__Brief__
How many lines of the data below contain the string "lobe"? Treat uppercase and lowercase as different, and answer with the number alone.

[Rows of segmentation data]
****************************************

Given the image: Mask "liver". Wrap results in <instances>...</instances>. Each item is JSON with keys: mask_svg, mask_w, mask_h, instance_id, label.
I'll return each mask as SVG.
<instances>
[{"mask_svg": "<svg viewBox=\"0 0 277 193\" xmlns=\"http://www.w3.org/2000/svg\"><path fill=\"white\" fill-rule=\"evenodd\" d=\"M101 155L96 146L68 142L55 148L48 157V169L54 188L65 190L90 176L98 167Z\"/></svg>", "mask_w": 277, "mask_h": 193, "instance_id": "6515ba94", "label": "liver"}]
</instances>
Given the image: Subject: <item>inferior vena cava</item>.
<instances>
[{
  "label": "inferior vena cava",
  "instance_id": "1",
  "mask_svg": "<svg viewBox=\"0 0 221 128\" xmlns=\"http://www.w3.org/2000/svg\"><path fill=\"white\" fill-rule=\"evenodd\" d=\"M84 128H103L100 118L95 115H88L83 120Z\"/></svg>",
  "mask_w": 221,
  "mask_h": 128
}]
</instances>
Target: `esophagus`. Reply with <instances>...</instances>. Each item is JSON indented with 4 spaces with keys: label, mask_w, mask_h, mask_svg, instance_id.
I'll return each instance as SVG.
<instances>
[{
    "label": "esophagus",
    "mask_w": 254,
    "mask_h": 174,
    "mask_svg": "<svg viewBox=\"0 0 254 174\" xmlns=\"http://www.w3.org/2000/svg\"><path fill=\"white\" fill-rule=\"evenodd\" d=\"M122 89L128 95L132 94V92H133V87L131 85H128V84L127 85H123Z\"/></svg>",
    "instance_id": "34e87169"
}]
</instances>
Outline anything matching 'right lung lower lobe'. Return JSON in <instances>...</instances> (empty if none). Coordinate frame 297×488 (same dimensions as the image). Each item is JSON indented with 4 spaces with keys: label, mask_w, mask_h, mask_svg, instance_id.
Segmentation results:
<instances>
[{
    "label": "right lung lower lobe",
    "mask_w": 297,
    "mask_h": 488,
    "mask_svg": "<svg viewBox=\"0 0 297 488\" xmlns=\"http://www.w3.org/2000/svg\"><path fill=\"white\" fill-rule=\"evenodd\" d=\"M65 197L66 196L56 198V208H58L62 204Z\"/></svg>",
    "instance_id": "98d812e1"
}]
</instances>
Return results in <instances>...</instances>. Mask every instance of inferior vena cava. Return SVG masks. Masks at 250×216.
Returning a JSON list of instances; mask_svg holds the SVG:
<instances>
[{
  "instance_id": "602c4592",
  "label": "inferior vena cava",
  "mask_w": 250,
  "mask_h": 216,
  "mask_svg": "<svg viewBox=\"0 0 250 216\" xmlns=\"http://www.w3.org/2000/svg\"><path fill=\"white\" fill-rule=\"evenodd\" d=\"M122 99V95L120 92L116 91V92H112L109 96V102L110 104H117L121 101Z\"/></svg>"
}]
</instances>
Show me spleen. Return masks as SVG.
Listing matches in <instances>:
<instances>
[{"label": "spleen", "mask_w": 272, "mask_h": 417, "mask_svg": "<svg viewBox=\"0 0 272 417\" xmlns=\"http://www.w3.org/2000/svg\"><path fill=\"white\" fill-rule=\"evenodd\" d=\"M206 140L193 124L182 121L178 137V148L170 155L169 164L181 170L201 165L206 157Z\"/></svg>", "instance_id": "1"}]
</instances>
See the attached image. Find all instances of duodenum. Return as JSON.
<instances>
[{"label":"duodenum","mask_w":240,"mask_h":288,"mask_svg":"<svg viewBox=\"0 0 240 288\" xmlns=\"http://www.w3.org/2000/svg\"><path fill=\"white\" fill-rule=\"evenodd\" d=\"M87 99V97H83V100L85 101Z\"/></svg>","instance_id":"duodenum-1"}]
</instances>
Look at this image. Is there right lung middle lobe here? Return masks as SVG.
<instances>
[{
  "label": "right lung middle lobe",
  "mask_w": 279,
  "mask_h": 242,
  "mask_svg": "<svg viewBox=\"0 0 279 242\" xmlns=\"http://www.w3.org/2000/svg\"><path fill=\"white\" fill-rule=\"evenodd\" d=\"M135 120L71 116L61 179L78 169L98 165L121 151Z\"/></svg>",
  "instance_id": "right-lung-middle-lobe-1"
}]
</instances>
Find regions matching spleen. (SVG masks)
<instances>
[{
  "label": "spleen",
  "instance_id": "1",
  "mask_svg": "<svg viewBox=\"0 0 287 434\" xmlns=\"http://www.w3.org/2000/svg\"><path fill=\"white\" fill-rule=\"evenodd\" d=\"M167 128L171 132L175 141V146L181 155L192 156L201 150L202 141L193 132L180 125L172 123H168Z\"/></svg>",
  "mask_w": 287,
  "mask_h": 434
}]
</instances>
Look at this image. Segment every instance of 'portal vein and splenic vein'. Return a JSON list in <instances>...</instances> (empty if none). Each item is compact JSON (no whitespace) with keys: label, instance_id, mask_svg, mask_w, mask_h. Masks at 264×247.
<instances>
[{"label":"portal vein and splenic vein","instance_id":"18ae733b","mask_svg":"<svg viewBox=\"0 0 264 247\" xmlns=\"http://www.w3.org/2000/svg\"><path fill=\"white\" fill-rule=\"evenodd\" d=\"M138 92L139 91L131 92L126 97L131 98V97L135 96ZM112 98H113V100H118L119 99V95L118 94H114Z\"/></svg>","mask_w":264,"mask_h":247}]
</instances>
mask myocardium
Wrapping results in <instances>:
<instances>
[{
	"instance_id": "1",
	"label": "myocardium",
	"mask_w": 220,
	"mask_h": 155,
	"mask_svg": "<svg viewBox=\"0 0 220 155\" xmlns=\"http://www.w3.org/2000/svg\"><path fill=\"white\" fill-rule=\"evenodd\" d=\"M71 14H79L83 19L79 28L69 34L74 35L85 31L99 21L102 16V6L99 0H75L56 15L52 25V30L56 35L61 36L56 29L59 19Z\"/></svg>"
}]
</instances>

****************************************

__Solution for this task__
5